The consent requirements of the GDPR are relatively easy to understand, but perhaps more difficult to implement. You may encounter technical hurdles or issues balancing your business needs with GDPR compliance requirements. Completing your data protection impact assessment can help. Here`s how you can talk to a GDPR lawyer. GDPR compliance is an ongoing process. Read our GDPR checklist to make sure your business is overboard. Can you use options other than consent? It is quite possible. In fact, for ANY data processing activity, you should ask yourself what the best legal basis is. Is it consent? Is it another? De facto, however, there will always be personal data processing activities for which consent is the only/best option. You should constantly review your consents and consider updating them at reasonable and user-friendly intervals.
For more information, see How to manage consent? for more information. The ICO believes that it may still be possible to encourage consent to some extent. Consent to treatment usually has some advantage. For example, if joining the retailer`s loyalty program comes with access to discount coupons, there is clearly an incentive to consent to marketing. The fact that this service is not available to those who do not register does not represent a disadvantage for the refusal. However, you must be careful not to cross the line and unfairly punish those who refuse consent. The use of data must not go beyond what is set out in this consent. This does not answer our question about what information must be provided when informed consent is obtained (and the above list is not exhaustive). Read what WP29 says about informed consent, because in addition to mentioning the nature of the information and the essential principles involved in the field of informed consent, there are many guidelines on the form and manner in which the information should be provided to the data subject. In line with the updated European Data Protection Board guidelines on consent, controllers are free to develop their own methods of proof of consent in a way that does not interfere with their day-to-day operations. However, this should not lead to excessive processing of additional data by controllers. This means that organizations should have enough data to prove that consent has been obtained, but they should not collect more information than necessary – to ensure data minimization.
The GDPR does not contain specific provisions on capacity to consent, but capacity issues are associated with the notion of “informed” consent. If you have more than one reason to carry out a data processing activity, you must obtain consent for all such purposes. Thus, if you store phone numbers for marketing and identity verification purposes, you will need to obtain consent for each purpose.
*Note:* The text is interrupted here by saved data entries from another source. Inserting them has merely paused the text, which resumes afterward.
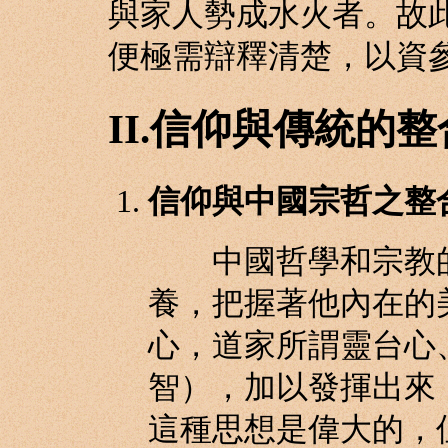
與家人勢成水火者。故
便極需辯釋清楚，以資
II.信仰與傳統的
信仰與中國宗哲之整
中國哲學和宗教的
養，把握著他內在的
心，道家所謂靈台心
智），加以發揮出來
這種思想是偉大的，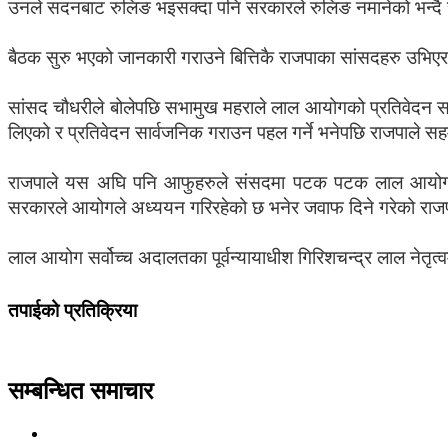
उनले सदनबाट रुलिङ भइसक्दा पनि सरकारले रुलिङ नमानेको भन्दै 
बैठक सुरु भएको जानकारी गराउने बित्तिकै राजपाका सांसदहरु उभिए
सांसद चौधरीले बोलेपछि सभामुख महराले लाल आयोगको प्रतिवेदन स
लिएको र प्रतिवेदन सार्वजनिक गराउन पहल गर्ने भनेपछि राजपाले 
राजपाले यस अघि पनि आफुहरुले संसदमा पटक पटक लाल आयोगको प्
सरकारले आयोगले अध्ययन गरिरहेको छ भनेर जवाफ दिने गरेको राज
लाल आयोग सर्वोच्च अदालतका पूर्वन्यायाधीश गिरिशचन्द्र लाल नेतृत
तपाईको प्रतिक्रिया
सम्बन्धित समाचार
Parental consent does not automatically expire when the child reaches the age at which they can consent for themselves, but you should keep in mind that you may need to update consent more regularly. Specific: consent must be given in such a way as to clearly indicate the purposes for which it is requested. If multiple purposes are required, each purpose must be identified with a separate consent option. For example, a document or long page that lists multiple purposes in small print with a single “I agree” box at the bottom is not sufficient because the single consent would not be specific to each of the many different purposes. “Consent should not be considered to have been given voluntarily where the data subject has no real or free choice or is unable to refuse or withdraw consent without prejudice.” There is also a difference between consent and express consent, although the line is thin. Finally, a reminder of companies outside the EU that process personal data of EU citizens (and the processing is close to everything you can think in terms of personal data of the data subject): The GDPR and consent rules also apply to you. Consent means giving people real choice and control over how you use their data.
If the person has no real choice, consent is not given voluntarily and is invalid. Before you start developing solutions and tools, it`s important to put in place your consent mechanisms, which also require you to know where you need consent (what activities are necessary to process personal data), the consequences and associated obligations, and how you will comply with the GDPR`s many consent requirements. Users must also take a specific step to signal their consent. This can be to check a website box or select an application setting. Consent by silence or omission of information is not possible for GDPR reasons. Consent is probably the most well-known and the most often mentioned, but that does not mean that it is always the most appropriate, as I said. In addition, as indicated with consent as a legal basis, there are several additional obligations and rights for data subjects who have consented to the processing of their data. You will need to review and update your consents if your purposes or activities go beyond what you originally stated. Consent will not be precise enough if the details change – there is no “development” of consent. Recital 32 also clarifies that electronic requests for consent should not unnecessarily disturb users. You need to think about how best to personalize your consent requests and methods to ensure clear and complete information without confusing people or disrupting the user experience – for example, by developing user-friendly multi-layered information and just-in-time consents.
Consent under the GDPR is a tricky issue for many reasons. The main reason has a lot to do with the scope of the GDPR and the type of consent. However, let`s look at what the WP29 guidelines say on consent on this. First of all, it must be obvious that consent has been given to a data processing activity. By definition, this is almost tantamount to saying that the person concerned must have taken a free, informed, specific and unambiguous act in which there is no doubt.